The writer is international policy director at Stanford University’s Cyber Policy Center
After more than a decade, democratic governments are finally waking up to the hazards of commercial spyware. Recent media coverage has exposed how authoritarian regimes are using NSO Group’s Pegasus software to spy on journalists and politicians. The EU has now tightened its rules on the export of surveillance technology, and the US Department of Commerce last week determined that Israel-based NSO Group and three other hacking companies were “engaging in activities that are contrary to the national security or foreign policy interests of the United States”. However, these modest steps do not go far enough: what’s needed is a global standard to reign in technologies that violate the rights to privacy, free assembly as well as free expression.
From crippling ransomware to questionable neural algorithms which use AI to identify suspicious non-verbal activity, to face and emotion-detecting technologies, there is a proliferation of software applications which conflict with liberal democratic values.
Traditionally, export controls are imposed on products that threaten national security, such as those that could boost the manufacture of nuclear weapons. The EU has recently extended its export regime to include spyware technologies, and added human rights violations as a criterion for potential harm. But since the NSO Group is based outside the EU, it lies outside Brussels’ jurisdiction. Without a wider international agreement, options for curbing these companies are limited.
The absence of global restrictions brings further credibility risks: how can liberal democracies lobby against human rights abuses by authoritarian regimes, when they are in effect permitting the development and marketing of digital weapons?
While restricting exports may help prevent the flow of intrusive technologies from democracies to dictatorships, imports and domestic uses remain unaddressed. The Pegasus Project revealed how, in the heart of the EU, Hungarian prime minister Viktor Orban has deployed commercial surveillance systems to target the few remaining independent media outlets within his own country.
Even some democratic states, such as the Netherlands, are guilty of procuring hacking and surveillance systems, but do not disclose which ones.
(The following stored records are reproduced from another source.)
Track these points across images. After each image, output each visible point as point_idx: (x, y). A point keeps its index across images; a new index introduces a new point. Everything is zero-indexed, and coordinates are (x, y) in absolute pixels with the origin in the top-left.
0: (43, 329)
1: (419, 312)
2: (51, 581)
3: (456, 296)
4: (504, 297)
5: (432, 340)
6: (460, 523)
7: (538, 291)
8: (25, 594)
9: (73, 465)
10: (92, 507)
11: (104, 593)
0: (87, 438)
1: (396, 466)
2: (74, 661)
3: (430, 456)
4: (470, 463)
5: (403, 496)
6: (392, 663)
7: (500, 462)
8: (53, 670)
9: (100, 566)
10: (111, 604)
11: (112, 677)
Undoubtedly, they will claim these are only ever used to track down the most serious criminal and terror suspects. Yet this lends credibility and capital to an exceedingly harmful industry. If democracies are serious about curbing surveillance, they should exercise greater transparency and lead by example.
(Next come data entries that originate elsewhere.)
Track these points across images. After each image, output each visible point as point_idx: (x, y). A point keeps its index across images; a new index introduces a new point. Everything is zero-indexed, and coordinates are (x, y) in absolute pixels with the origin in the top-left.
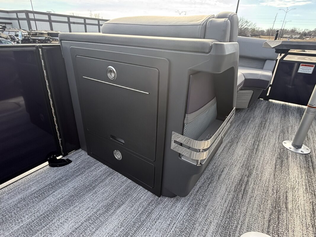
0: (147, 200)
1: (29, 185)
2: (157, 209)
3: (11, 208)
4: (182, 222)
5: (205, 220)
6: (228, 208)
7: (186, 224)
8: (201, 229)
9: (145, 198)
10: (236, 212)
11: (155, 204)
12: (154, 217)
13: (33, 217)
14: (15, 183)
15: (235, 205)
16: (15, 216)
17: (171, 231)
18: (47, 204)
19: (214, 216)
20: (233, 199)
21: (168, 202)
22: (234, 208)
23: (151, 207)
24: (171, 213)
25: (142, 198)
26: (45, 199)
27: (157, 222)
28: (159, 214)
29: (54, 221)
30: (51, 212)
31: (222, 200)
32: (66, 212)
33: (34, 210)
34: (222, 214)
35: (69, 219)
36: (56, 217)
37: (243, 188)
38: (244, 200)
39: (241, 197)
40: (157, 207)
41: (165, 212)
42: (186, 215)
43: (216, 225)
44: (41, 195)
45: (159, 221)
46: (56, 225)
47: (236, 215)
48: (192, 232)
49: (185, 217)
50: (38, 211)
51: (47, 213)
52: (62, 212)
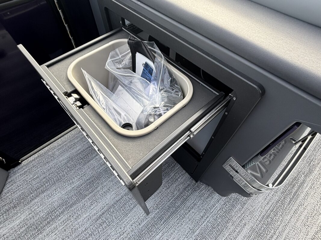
0: (183, 184)
1: (74, 143)
2: (193, 196)
3: (62, 166)
4: (215, 217)
5: (240, 220)
6: (268, 213)
7: (219, 220)
8: (233, 229)
9: (182, 180)
10: (277, 219)
11: (191, 190)
12: (188, 204)
13: (81, 180)
14: (63, 138)
15: (278, 210)
16: (67, 175)
17: (203, 225)
18: (92, 169)
19: (250, 218)
20: (277, 202)
21: (205, 190)
22: (275, 214)
23: (186, 193)
24: (206, 204)
25: (179, 180)
26: (90, 162)
27: (191, 212)
28: (194, 203)
29: (98, 188)
30: (96, 178)
31: (264, 200)
32: (107, 181)
33: (81, 173)
34: (260, 218)
35: (111, 190)
36: (100, 185)
37: (294, 191)
38: (291, 207)
39: (288, 202)
40: (193, 193)
41: (200, 201)
42: (221, 210)
43: (250, 229)
44: (85, 157)
45: (193, 210)
46: (100, 193)
47: (276, 223)
48: (223, 230)
49: (219, 212)
50: (85, 174)
51: (92, 179)
52: (104, 181)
More than ad hoc measures or restrictions applied to individual companies, the US should partner with the EU and other willing countries to set a new international standard for the use of, and trade in, spyware. This would be a tangible outcome for President Biden’s upcoming Summit for Democracy, a US-led virtual meeting in early December aimed at preventing authoritarianism, fighting corruption, and promoting human rights.
Beyond spyware, a variety of other technologies deserve greater scrutiny and regulation. Illegitimate mass surveillance systems, facial recognition software and tools used for illegal cyber operations are traded across borders to facilitate repression, conflict, and instability. Poor cyber security is now a source of systematic risk which threatens national resilience. Greater co-ordination is necessary to ensure that technologies which are currently legal do not provide the means for widespread rights violations.
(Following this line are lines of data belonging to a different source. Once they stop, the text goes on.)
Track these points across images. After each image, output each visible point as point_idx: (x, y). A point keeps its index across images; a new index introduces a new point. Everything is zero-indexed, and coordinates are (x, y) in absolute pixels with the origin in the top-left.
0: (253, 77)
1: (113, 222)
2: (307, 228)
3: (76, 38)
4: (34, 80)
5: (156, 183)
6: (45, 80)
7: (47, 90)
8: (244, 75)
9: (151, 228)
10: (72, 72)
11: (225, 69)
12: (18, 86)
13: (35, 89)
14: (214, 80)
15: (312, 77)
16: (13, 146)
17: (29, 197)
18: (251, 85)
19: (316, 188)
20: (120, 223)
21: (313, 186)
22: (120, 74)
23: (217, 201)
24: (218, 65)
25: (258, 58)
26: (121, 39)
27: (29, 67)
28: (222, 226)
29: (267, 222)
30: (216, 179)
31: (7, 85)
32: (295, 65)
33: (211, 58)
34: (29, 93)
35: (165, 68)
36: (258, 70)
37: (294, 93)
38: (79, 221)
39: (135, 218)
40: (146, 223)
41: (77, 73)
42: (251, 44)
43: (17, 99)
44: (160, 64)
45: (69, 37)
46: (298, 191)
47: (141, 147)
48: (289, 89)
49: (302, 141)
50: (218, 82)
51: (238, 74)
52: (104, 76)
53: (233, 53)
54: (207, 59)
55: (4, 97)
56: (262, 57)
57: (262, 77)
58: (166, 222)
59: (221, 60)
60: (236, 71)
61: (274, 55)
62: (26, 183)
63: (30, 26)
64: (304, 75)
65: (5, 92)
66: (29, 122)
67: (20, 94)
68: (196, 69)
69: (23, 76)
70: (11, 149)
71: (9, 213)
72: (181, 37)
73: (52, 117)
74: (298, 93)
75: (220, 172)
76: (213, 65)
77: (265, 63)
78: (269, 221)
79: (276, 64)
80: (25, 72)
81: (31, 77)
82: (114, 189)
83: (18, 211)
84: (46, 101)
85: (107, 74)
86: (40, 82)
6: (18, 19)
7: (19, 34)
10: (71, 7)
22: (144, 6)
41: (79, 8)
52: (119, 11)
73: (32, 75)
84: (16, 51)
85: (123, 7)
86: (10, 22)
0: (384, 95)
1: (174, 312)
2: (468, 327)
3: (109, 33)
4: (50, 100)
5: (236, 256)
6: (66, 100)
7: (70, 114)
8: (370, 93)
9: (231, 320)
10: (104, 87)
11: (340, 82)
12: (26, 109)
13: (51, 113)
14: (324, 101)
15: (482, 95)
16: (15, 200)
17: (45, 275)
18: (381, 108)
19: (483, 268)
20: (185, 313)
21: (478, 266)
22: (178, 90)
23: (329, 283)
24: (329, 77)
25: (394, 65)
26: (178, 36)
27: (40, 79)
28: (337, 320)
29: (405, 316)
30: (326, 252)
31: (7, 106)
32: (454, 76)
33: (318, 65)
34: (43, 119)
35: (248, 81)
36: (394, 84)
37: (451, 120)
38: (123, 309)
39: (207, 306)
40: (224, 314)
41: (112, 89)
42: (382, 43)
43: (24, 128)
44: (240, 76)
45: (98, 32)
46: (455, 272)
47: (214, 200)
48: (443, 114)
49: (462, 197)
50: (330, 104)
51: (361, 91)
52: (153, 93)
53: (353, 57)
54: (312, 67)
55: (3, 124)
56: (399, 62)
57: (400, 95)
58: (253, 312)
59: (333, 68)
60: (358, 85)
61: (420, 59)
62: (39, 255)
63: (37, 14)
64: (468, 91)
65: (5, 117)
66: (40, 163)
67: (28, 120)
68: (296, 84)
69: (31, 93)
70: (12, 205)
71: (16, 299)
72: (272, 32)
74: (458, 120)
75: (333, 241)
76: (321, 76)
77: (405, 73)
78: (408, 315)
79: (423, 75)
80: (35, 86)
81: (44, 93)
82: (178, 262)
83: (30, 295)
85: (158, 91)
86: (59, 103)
Moreover, an international agreement between democratic states against malicious uses of technology will help set multilateral norms. UN human rights experts this week raised the alarm once more about how tech companies serve as modern-day “mercenaries”. “Private actors provide a wide range of military and security services in cyber space, including data collection, intelligence and surveillance,” they warned.
In the future, a licensing requirement should be the default for tech companies that contravene the human rights standard of democratic states. This would ensure better controls of end use and exports. Regulation would also allow for mapping of how software is being deployed, and enable greater transparency. Equally, companies should strengthen their own risk-management. The very credibility of democracies is at stake when tech companies can undermine global security unhindered.